Protest at Garda brutality
Protest at Garda brutality
studentprotest.jpg

Student groups have organised an anti-Garda brutality march following last week’s scenes of state violence against students protesting at planned fee increases in the 26 Counties.

Free Education for Everybody (FEE) and Students in Solidarity are to hold the rally on Wednesday next, November 10).

People are asked to assemble at the Wolfe Tone Monument for 6pm before marching to Pearse Street Garda barracks. Speaking in advance of the protest, Cathaoirleach eirigi Brian Leeson encouraged people to join the protest:

“The Garda attack on the students last Wednesday demonstrated once again the true nature of this state. The political establishment and the Garda are quite happy to allow people to march around Dublin city until their feet ache.

“But should anyone dare to engage in a more direct form of protest such as a building occupation or a sit down protest, or should they refuse to do the bidding of the Garda the punishment is as rapid as it is brutal.

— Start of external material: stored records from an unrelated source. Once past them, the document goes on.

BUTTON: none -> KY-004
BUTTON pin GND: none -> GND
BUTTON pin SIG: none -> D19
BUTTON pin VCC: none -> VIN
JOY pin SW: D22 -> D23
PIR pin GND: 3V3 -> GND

“The people of Erris in Mayo learned this lesson the hard way over the course of the last five years.”

A large volume of video and photographic evidence has emerged of the Garda attack on student protesters on Wednesday last (November 3).

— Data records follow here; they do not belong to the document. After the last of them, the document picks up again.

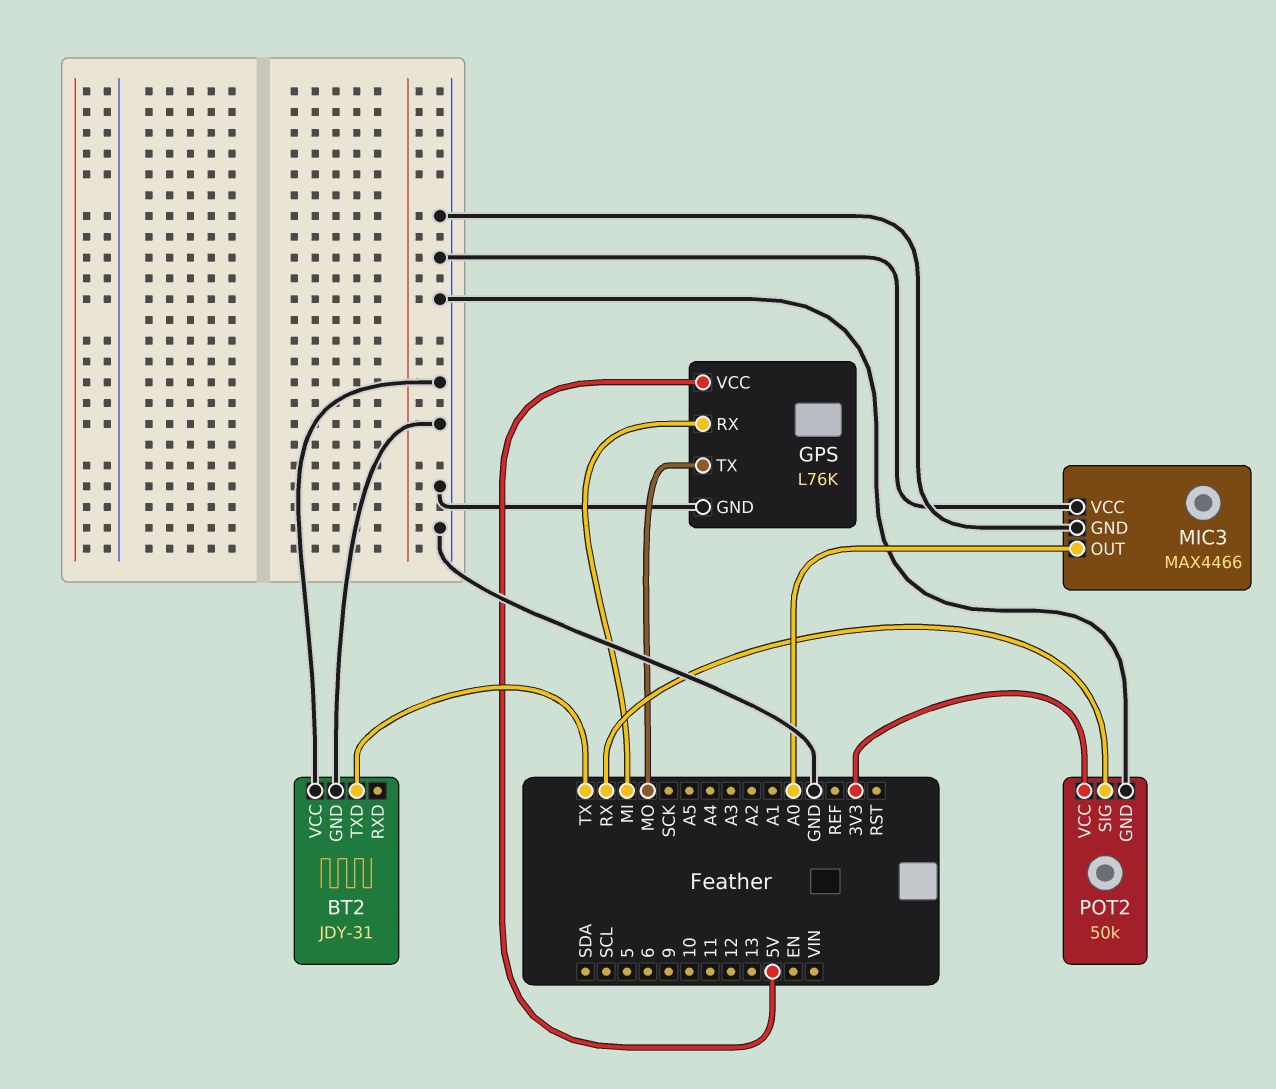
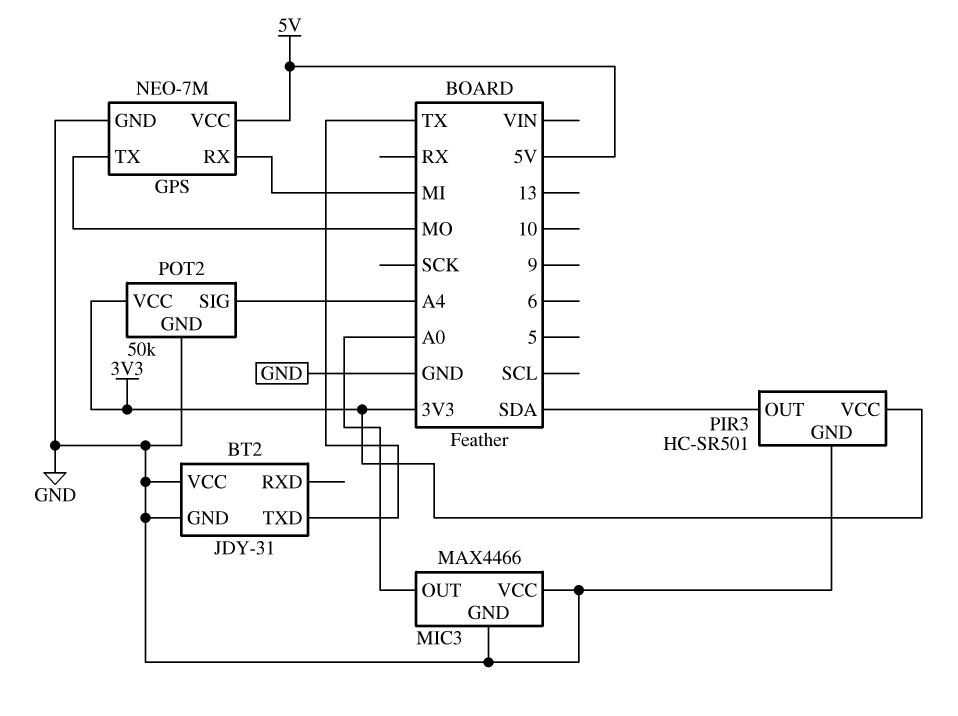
GPS: L76K -> NEO-7M
PIR3: none -> HC-SR501
PIR3 pin GND: none -> GND
PIR3 pin OUT: none -> SDA
PIR3 pin VCC: none -> 3V3
POT2 pin SIG: RX -> A4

The story that this footage tells sharply contradicts the version of events that have been peddled by the Garda press office and the main media outlets.

Viewers of Ireland’s main television news programme on Wednesday night could have been forgiven for believing that the ‘violence’ had consisted of a few minutes of relatively minor scuffles outside of the Department of Finance building.

However, video footage has appeared on the internet of Gardai in full riot gear beating defenceless and submissive protesters, of Gardai dragging protesters by the hair, and Gardai on horses charging into protesters.

That footage was censored by the 26-County state broadcaster, RTE, said Leeson.

“Nor did RTE see fit to broadcast to the people of Ireland the bloodied faces and split heads of the young people who felt the full force of the Garda batons.

“That the ‘violence’ came almost exclusively from the Gardai, that it lasted for well over an hour or that it spread from Merrion Row to Stephen’s Green and Grafton Street was all deemed not worthy of mention by the Montrose censors.

“And in the immediate aftermath of the Garda onslaught many other private media outlets followed RTE’s lead, choosing to focus on ridiculous fantasies about ‘militants’ and ‘extremists’ who supposedly ‘hijacked’ the students’ protest. Journalist after journalist repeated the ludicrous suggestion that up to two thousand intelligent young people had allowed themselves to be ‘hijacked’ by a number of named organisations including eirigi. Not one journalist or commentator thought to ask how precisely so many people, all of whom were in possession of their full faculties, could have been duped into taking part in a building occupation, a sit down protest and other forms of protest.

“It seems it is easier to believe in the republican bogey man than the prospect of educated, intelligent young people thinking for themselves. Easier to talk of ‘looney left hijackings’ than the possibility of young people robustly defending their right to be educated and their right to protest.”